同じように育児と仕事に追われている方、夫婦関係に悩んでいる方にとって、何かの参考になればうれしいです。
理想的な家族から狂い始めた歯車

結婚していたころ、私たちは周囲から「仲の良い家族」と見られていたと思います。
休日にはキャンプや旅行に出かけ、3人の子どもたちは元気いっぱいで、私たち夫婦も自然と笑顔が多かったように感じます。
家族写真を見返せば、どれも笑顔ばかりで、「あの頃は幸せだった」と錯覚すら覚えることもあります。
実際、友人や近所の人たちからも「にぎやかで楽しそうな家族だね」とよく言われていました。

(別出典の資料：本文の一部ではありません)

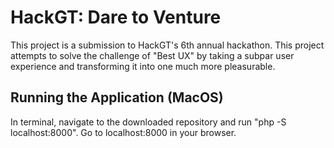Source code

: # HackGT: Dare to Venture
This project is a submission to HackGT's 6th annual hackathon. This project attempts to solve the challenge of "Best UX" by taking a subpar user experience and transforming it into one much more pleasurable.

## Running the Application (MacOS)

In terminal, navigate to the downloaded repository and run "php -S localhost:8000".
Go to localhost:8000 in your browser.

しかし、長男・次男が小学生になり、部活を始めた頃から、少しずつ家族の歯車が狂いはじめたのです。
子どもたちの希望で、市内でも厳しいことで有名なスポーツ系の部活に入りました。
土日祝はすべて遠征や練習試合に費やされ、私の休日はまるごと「部活の付き添い」に変わっていったのです。
朝4時に起きてお弁当をつくり、県外まで車を走らせ、帰宅後は洗濯して寝落ちする日々。平日はフルタイムで働き、休みもない生活に、涙が出ることもありました。

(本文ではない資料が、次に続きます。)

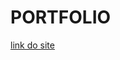 # PORTFOLIO

<a href="https://portfolioigorzz.000webhostapp.com/" target="_blank"> link do site</a>
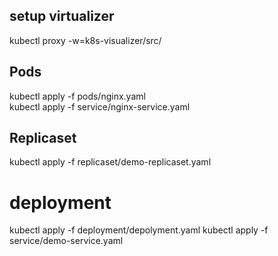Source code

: ## setup virtualizer
kubectl proxy -w=k8s-visualizer/src/
<!-- kubectl proxy --www=gcp-live-k8s-visualizer --www-prefix=/my-mountpoint/ --api-prefix=/api -->
## Pods

kubectl apply -f pods/nginx.yaml   
kubectl apply -f service/nginx-service.yaml   

## Replicaset
kubectl apply -f replicaset/demo-replicaset.yaml   

# deployment
kubectl apply -f deployment/depolyment.yaml
kubectl apply -f service/demo-service.yaml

それでも、子どもたちが一生懸命に頑張っている姿を見て「私もがんばらなくちゃ」と必死で走り続けていました。
限界を迎え「ノーカウントの夫」として心を麻痺させた

元夫は不規則な勤務体系で、平日に休みが多く、土日は出勤という生活スタイルでした。
そのため、部活の送迎や試合の付き添いなど、土日中心の活動にはほとんど関わることがなく、私がすべてを担っていました。
平日の休みには何をしていたかというと、パチンコに行ったり、前日に飲みに行き昼過ぎまで寝ていたり、自分の趣味や気分転換の時間に使っていたようです。

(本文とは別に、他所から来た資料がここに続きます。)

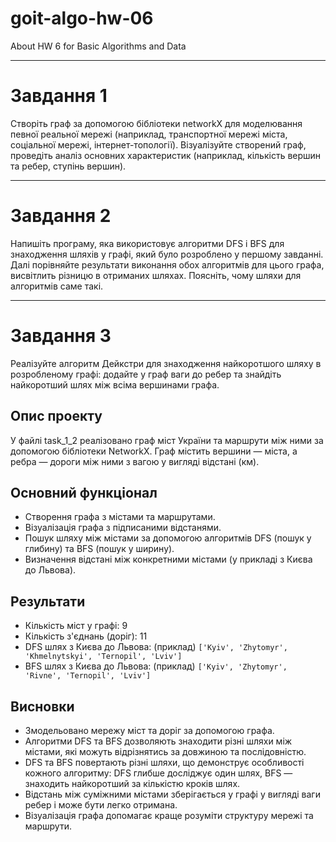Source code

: # goit-algo-hw-06

About HW 6 for Basic Algorithms and Data

---

# Завдання 1

Створіть граф за допомогою бібліотеки networkX для моделювання певної реальної мережі (наприклад, транспортної мережі міста, соціальної мережі, інтернет-топології).
Візуалізуйте створений граф, проведіть аналіз основних характеристик (наприклад, кількість вершин та ребер, ступінь вершин).

---

# Завдання 2

Напишіть програму, яка використовує алгоритми DFS і BFS для знаходження шляхів у графі, який було розроблено у першому завданні.
Далі порівняйте результати виконання обох алгоритмів для цього графа, висвітлить різницю в отриманих шляхах. Поясніть, чому шляхи для алгоритмів саме такі.

---

# Завдання 3

Реалізуйте алгоритм Дейкстри для знаходження найкоротшого шляху в розробленому графі: додайте у граф ваги до ребер та знайдіть найкоротший шлях між всіма вершинами графа.

## Опис проекту

У файлі task_1_2 реалізовано граф міст України та маршрути між ними за допомогою бібліотеки NetworkX.
Граф містить вершини — міста, а ребра — дороги між ними з вагою у вигляді відстані (км).

## Основний функціонал

- Створення графа з містами та маршрутами.
- Візуалізація графа з підписаними відстанями.
- Пошук шляху між містами за допомогою алгоритмів DFS (пошук у глибину) та BFS (пошук у ширину).
- Визначення відстані між конкретними містами (у прикладі з Києва до Львова).

## Результати

- Кількість міст у графі: 9
- Кількість з'єднань (доріг): 11
- DFS шлях з Києва до Львова: (приклад) `['Kyiv', 'Zhytomyr', 'Khmelnytskyi', 'Ternopil', 'Lviv']`
- BFS шлях з Києва до Львова: (приклад) `['Kyiv', 'Zhytomyr', 'Rivne', 'Ternopil', 'Lviv']`

## Висновки

- Змодельовано мережу міст та доріг за допомогою графа.
- Алгоритми DFS та BFS дозволяють знаходити різні шляхи між містами, які можуть відрізнятись за довжиною та послідовністю.
- DFS та BFS повертають різні шляхи, що демонструє особливості кожного алгоритму: DFS глибше досліджує один шлях, BFS — знаходить найкоротший за кількістю кроків шлях.
- Відстань між суміжними містами зберігається у графі у вигляді ваги ребер і може бути легко отримана.
- Візуалізація графа допомагає краще розуміти структуру мережі та маршрути.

家庭のこと、子どものことに目を向ける様子はほとんどなく、私が仕事と家事・育児・部活のすべてをこなす姿を、まるで「他人事」のように見ていたのです。
私はあるとき、勇気を出して言いました。「たまには部活に行ってくれない?子どもたちも、お父さんに見てもらえると嬉しいと思うよ」と。
けれど、渋々ついてきたその日、帰宅するなり言われたのは「しんどかった。なんで俺がこんなことまでしないといけないの?」
その一言は、今でも私の胸に刺さっています。毎週のように、朝早くから弁当を作り、長時間の練習や試合に付き添っていた私にとって、その言葉はあまりにも軽く、無責任に感じられました。
何より、子どもが一生懸命していることを応援してあげられないことに悲しくなりました。
「私が毎回、どれだけ大変な思いをしてるか、あなたは見たことがある?」
そう心の中で叫びましたが、言葉にはしませんでした。
喧嘩をする時間も、体力も、もう残っていなかったのです。疲れきった体と心で、私はただその言葉をぐっと飲み込み、自分の中で処理しました。
傷ついていることすら、無かったことにするように。
最初のうちは、「仕事が忙しいのはわかるけれど、もう少し家のことにも関心を持ってほしい」と訴えていました。
けれど、返ってくる言葉はいつも「無理」「俺も疲れてる」「仕方ない」などの否定的なものばかり。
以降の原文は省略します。